Kirche Notre-Dame de Saint-Aubin-de-Branne

    6-78 Le Bourg
    33420 Saint-Aubin-de-Branne
Église Notre-Dame de Saint-Aubin-de-Branne
Église Notre-Dame de Saint-Aubin-de-Branne
Église Notre-Dame de Saint-Aubin-de-Branne
Église Notre-Dame de Saint-Aubin-de-Branne
Église Notre-Dame de Saint-Aubin-de-Branne
Église Notre-Dame de Saint-Aubin-de-Branne
Église Notre-Dame de Saint-Aubin-de-Branne
Église Notre-Dame de Saint-Aubin-de-Branne
Église Notre-Dame de Saint-Aubin-de-Branne
Église Notre-Dame de Saint-Aubin-de-Branne
Église Notre-Dame de Saint-Aubin-de-Branne
Crédit photo : Xavier Pommeret - Sous licence Creative Commons

Timeline

Moyen Âge central
Bas Moyen Âge
Renaissance
Temps modernes
Révolution/Empire
XIXe siècle
Époque contemporaine
1200
1300
1400
1500
1600
1900
2000
XIIe siècle
Erster Bau
Vers 1500
Gotische Rekonstruktion
24 décembre 1925
Historisches Denkmal
Aujourd'hui
Aujourd'hui

Kulturgüter

Kirche: Registrierung durch Dekret vom 24. Dezember 1925

Kennzahlen

Information non disponible - Keine Angabe Der Quelltext erwähnt keine historischen Akteure.

Ursprung und Geschichte

Die Kirche Notre-Dame de Saint-Aubin-de-Branne, befindet sich im Departement Gironde in New Aquitanien, ist ein Denkmal aus dem 12. Jahrhundert. Das primitive Gebäude, das während des hundertjährigen Krieges weitgehend zerstört wurde, bewahrte romanische Überreste, darunter die Südwand und der östliche Teil des Glockenturms. Diese Elemente bezeugen ihre ursprüngliche Architektur, gekennzeichnet durch den nüchternen und robusten Stil, der typisch für die ländlichen Kirchen dieser Zeit ist.

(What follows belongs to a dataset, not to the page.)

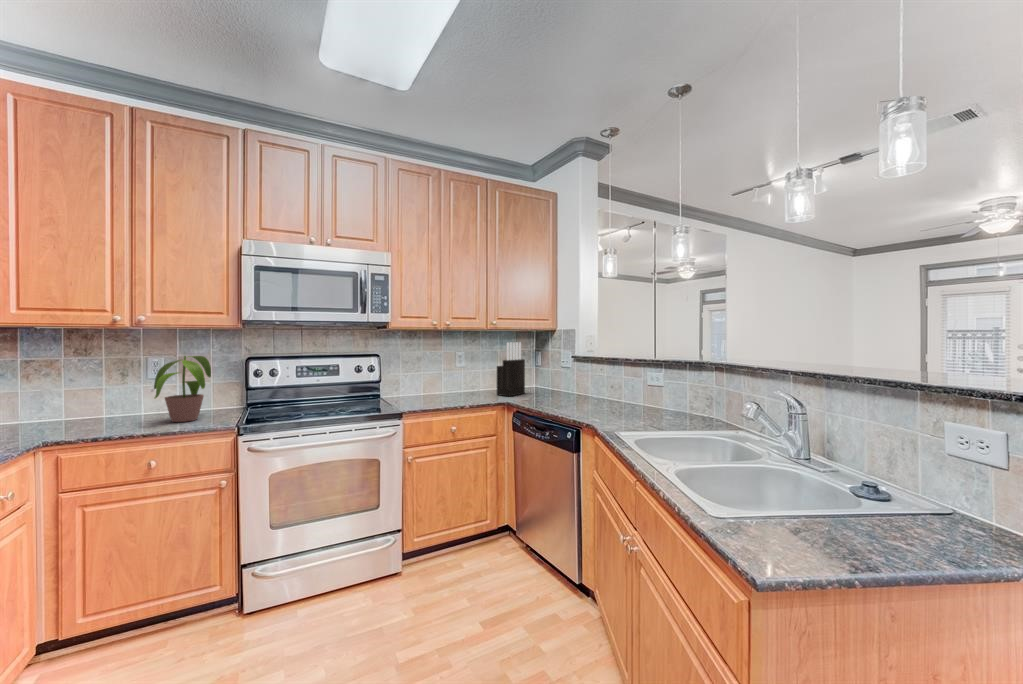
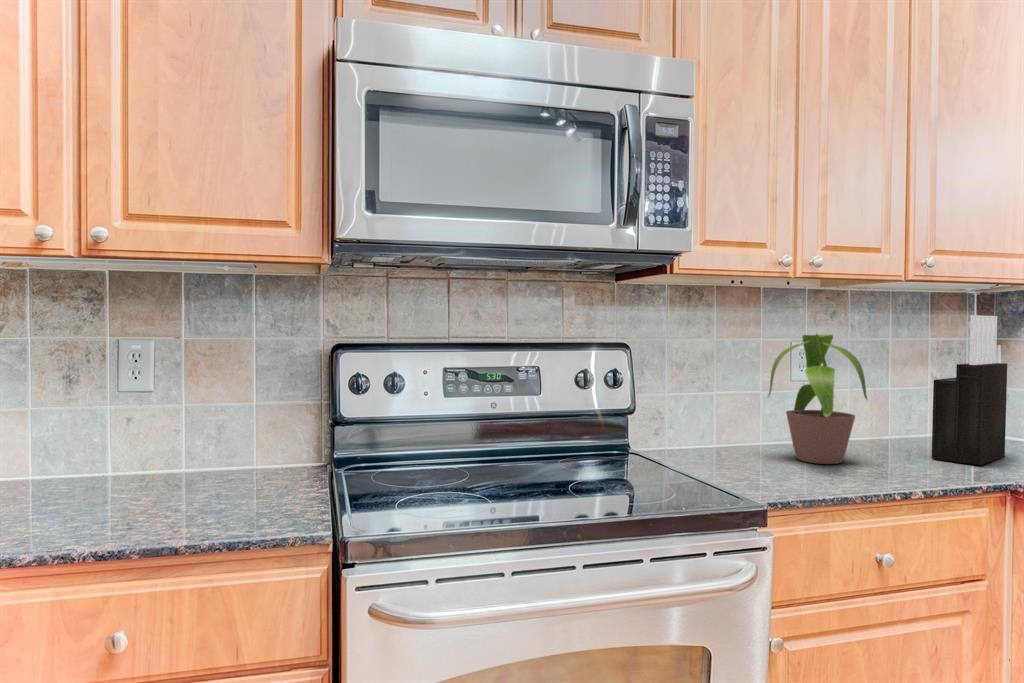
potted plant: present [154,356,211,422] -> present [768,334,867,464]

Die Rekonstruktion der Kirche fand um 1500 statt, eine Zeit, als die Region allmählich aus den Überresten mittelalterlicher Konflikte hervorging. Das Gebäude wurde dann in einem spätgotischen Stil umgestaltet, gekennzeichnet durch dogive Gewölbe und ein nave in Spannweiten unterteilt. Letztere, von zunehmender Länge nach Osten, verdeutlichen den Wunsch, sich zu verschönern und zu erweitern, vielleicht die lokale demografische und wirtschaftliche Erholung widerspiegeln. Die Inschrift der Kirche in den Historischen Denkmälern im Jahre 1925 bezeugt ihren Erbwert und bewahrt damit einen Zeugen der architektonischen Übergänge zwischen dem Mittelalter und der Renaissance.

Die Rolle dieser Art von Kirche im Gemeinschaftsleben war im 16. Jahrhundert zentral. Ein Ort der Anbetung diente auch als Treffpunkt für die Bewohner von Saint-Aubin-de-Branne, einer Stadt, deren Tätigkeit hauptsächlich landwirtschaftlich war. Ländliche Kirchen wie diese verkörperten oft das soziale und spirituelle Herz von Dörfern, beherbergt religiöse Zeremonien, Treffen und manchmal sogar Märkte. Ihre Rekonstruktion oder Verschönerung, wie hier etwa 1500, könnte eine kollektive Wiederbelebung nach Jahrzehnten der Schwierigkeiten symbolisieren.